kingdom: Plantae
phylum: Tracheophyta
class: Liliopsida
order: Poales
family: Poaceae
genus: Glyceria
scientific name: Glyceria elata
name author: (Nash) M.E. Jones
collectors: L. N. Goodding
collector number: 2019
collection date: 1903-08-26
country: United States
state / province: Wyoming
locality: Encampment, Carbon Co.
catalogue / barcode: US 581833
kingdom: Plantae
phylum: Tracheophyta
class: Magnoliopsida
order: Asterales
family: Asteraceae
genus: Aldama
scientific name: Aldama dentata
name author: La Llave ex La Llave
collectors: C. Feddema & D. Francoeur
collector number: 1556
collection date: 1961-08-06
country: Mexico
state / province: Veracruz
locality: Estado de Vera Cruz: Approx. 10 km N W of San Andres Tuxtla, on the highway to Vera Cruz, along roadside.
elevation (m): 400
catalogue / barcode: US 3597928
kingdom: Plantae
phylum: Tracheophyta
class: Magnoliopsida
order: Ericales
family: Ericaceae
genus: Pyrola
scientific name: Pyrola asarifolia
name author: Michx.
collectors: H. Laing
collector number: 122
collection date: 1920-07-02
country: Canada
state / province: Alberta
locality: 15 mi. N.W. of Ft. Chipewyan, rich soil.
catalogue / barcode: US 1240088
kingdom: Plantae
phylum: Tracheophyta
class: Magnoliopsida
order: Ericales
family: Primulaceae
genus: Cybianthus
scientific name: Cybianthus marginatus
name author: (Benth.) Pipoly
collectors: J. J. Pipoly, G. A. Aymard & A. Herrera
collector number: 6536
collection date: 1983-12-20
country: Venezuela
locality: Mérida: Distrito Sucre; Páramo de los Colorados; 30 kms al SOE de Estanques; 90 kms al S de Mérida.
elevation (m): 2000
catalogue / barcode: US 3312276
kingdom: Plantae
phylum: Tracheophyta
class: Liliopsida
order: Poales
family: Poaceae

_Written instruction_
Rewrite all of the rows above, replacing every instance of "locality" with "site" and leaving everything else unchanged.

_Problem solution_
kingdom: Plantae
phylum: Tracheophyta
class: Liliopsida
order: Poales
family: Poaceae
genus: Glyceria
scientific name: Glyceria elata
name author: (Nash) M.E. Jones
collectors: L. N. Goodding
collector number: 2019
collection date: 1903-08-26
country: United States
state / province: Wyoming
site: Encampment, Carbon Co.
catalogue / barcode: US 581833
kingdom: Plantae
phylum: Tracheophyta
class: Magnoliopsida
order: Asterales
family: Asteraceae
genus: Aldama
scientific name: Aldama dentata
name author: La Llave ex La Llave
collectors: C. Feddema & D. Francoeur
collector number: 1556
collection date: 1961-08-06
country: Mexico
state / province: Veracruz
site: Estado de Vera Cruz: Approx. 10 km N W of San Andres Tuxtla, on the highway to Vera Cruz, along roadside.
elevation (m): 400
catalogue / barcode: US 3597928
kingdom: Plantae
phylum: Tracheophyta
class: Magnoliopsida
order: Ericales
family: Ericaceae
genus: Pyrola
scientific name: Pyrola asarifolia
name author: Michx.
collectors: H. Laing
collector number: 122
collection date: 1920-07-02
country: Canada
state / province: Alberta
site: 15 mi. N.W. of Ft. Chipewyan, rich soil.
catalogue / barcode: US 1240088
kingdom: Plantae
phylum: Tracheophyta
class: Magnoliopsida
order: Ericales
family: Primulaceae
genus: Cybianthus
scientific name: Cybianthus marginatus
name author: (Benth.) Pipoly
collectors: J. J. Pipoly, G. A. Aymard & A. Herrera
collector number: 6536
collection date: 1983-12-20
country: Venezuela
site: Mérida: Distrito Sucre; Páramo de los Colorados; 30 kms al SOE de Estanques; 90 kms al S de Mérida.
elevation (m): 2000
catalogue / barcode: US 3312276
kingdom: Plantae
phylum: Tracheophyta
class: Liliopsida
order: Poales
family: Poaceae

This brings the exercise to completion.